Can’t Stop Procrastin-eating?

Oh man, I’m with you. Let’s commiserate (commiser-eat?).

25minutesaday
2 min readJul 25, 2021
Photo by Rachel Park on Unsplash

I’m staying alone in a friend’s home for a few weeks, for what I intended to set aside as a solo writing retreat. It’s been a lot of solo snacking, with brief writing breaks in between.

For the last year and a half I have been working on a book which, in my disorganization (see: scattered) and excitement (“I want to write about everything!”), is essentially a mess of papers and post it notes and ramblingly incoherent files on Scrivener. I tried to make order of it, and ended up with half finished spreadsheets and entire folders dedicated to the ‘About,’ without any content added. I knew I needed to sit down to look through what there is, and begin to pull pieces out from the mess and bring them into the world. And I needed to get out of my own space, especially once COVID restrictions ended and the things around me burst back into action.

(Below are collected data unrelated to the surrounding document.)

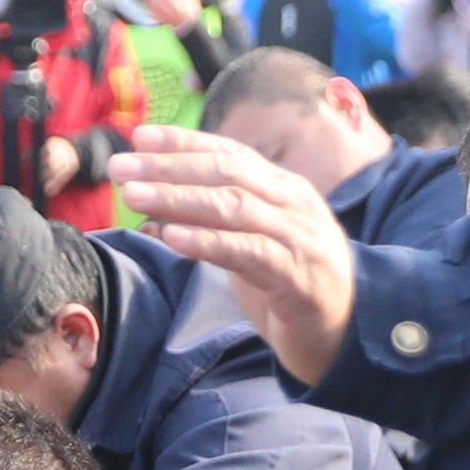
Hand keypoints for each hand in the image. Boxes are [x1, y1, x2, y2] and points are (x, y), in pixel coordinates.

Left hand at [109, 130, 356, 380]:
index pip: (229, 154)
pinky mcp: (296, 277)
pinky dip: (206, 242)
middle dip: (169, 167)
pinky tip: (172, 237)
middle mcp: (293, 204)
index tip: (138, 136)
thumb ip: (215, 224)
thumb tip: (157, 212)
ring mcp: (297, 238)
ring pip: (232, 207)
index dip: (183, 142)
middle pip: (226, 173)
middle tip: (122, 167)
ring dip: (179, 199)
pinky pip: (246, 252)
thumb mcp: (253, 244)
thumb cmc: (292, 286)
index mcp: (283, 189)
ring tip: (135, 196)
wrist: (348, 333)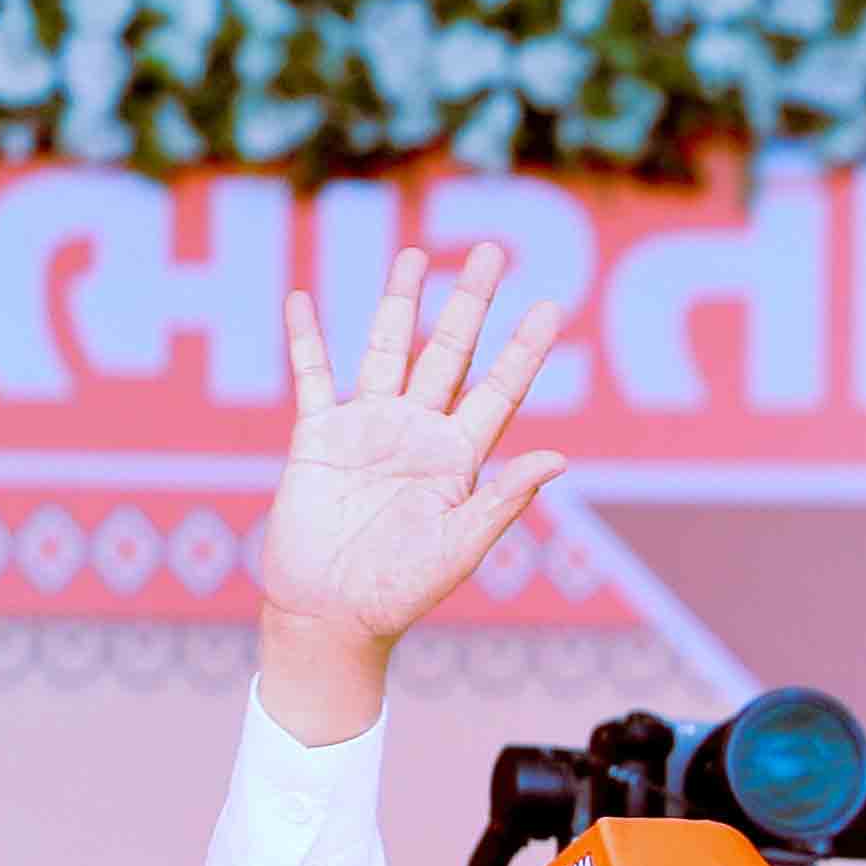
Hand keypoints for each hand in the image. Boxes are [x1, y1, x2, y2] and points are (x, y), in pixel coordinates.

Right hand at [254, 245, 571, 746]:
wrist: (332, 614)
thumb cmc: (401, 593)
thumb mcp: (462, 547)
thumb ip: (505, 499)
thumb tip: (560, 459)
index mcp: (460, 458)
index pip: (500, 389)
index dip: (524, 348)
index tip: (551, 305)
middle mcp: (419, 433)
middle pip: (448, 353)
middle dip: (469, 303)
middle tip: (491, 251)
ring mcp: (368, 428)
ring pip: (386, 349)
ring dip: (398, 303)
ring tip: (414, 255)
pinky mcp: (318, 436)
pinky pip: (313, 377)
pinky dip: (307, 339)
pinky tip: (305, 300)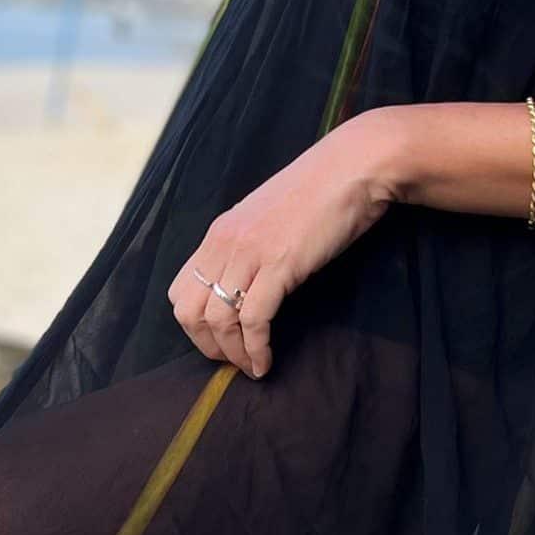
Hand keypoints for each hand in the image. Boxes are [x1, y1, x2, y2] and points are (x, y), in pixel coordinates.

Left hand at [169, 116, 393, 377]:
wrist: (353, 167)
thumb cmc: (320, 192)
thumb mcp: (268, 220)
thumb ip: (250, 248)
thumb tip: (247, 284)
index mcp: (218, 234)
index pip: (180, 290)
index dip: (193, 325)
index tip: (217, 341)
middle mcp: (224, 244)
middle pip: (189, 310)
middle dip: (206, 345)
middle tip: (232, 361)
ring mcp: (249, 253)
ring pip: (218, 320)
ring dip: (232, 353)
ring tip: (251, 367)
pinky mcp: (279, 265)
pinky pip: (254, 320)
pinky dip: (256, 348)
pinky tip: (266, 362)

So I am here, alone in a home with piles of papers and a pantry of snacks.

Here are some things that have become clear:

  1. I am afraid of this project
  2. And I’m meeting internal resistance.
  3. Plus perfectionist tendencies that amplify anxiety.
  4. Shaming myself or feeling guilty is like hitting myself. Yael, stop hitting yourself.
  5. It’s okay to procrastinate. And it’s okay to eat.
  6. This is a learning process. It’s a practice.
  7. How can I be kind to myself?
  8. Pause, breathe.
  9. Listen to some music. Do a little dance.
  10. And if you eat, enjoy it. It’s a wonderful thing to have something delicious.

&& slowly slowly, the writing beats onward.

Back to the book! For now, this has been twenty five minutes.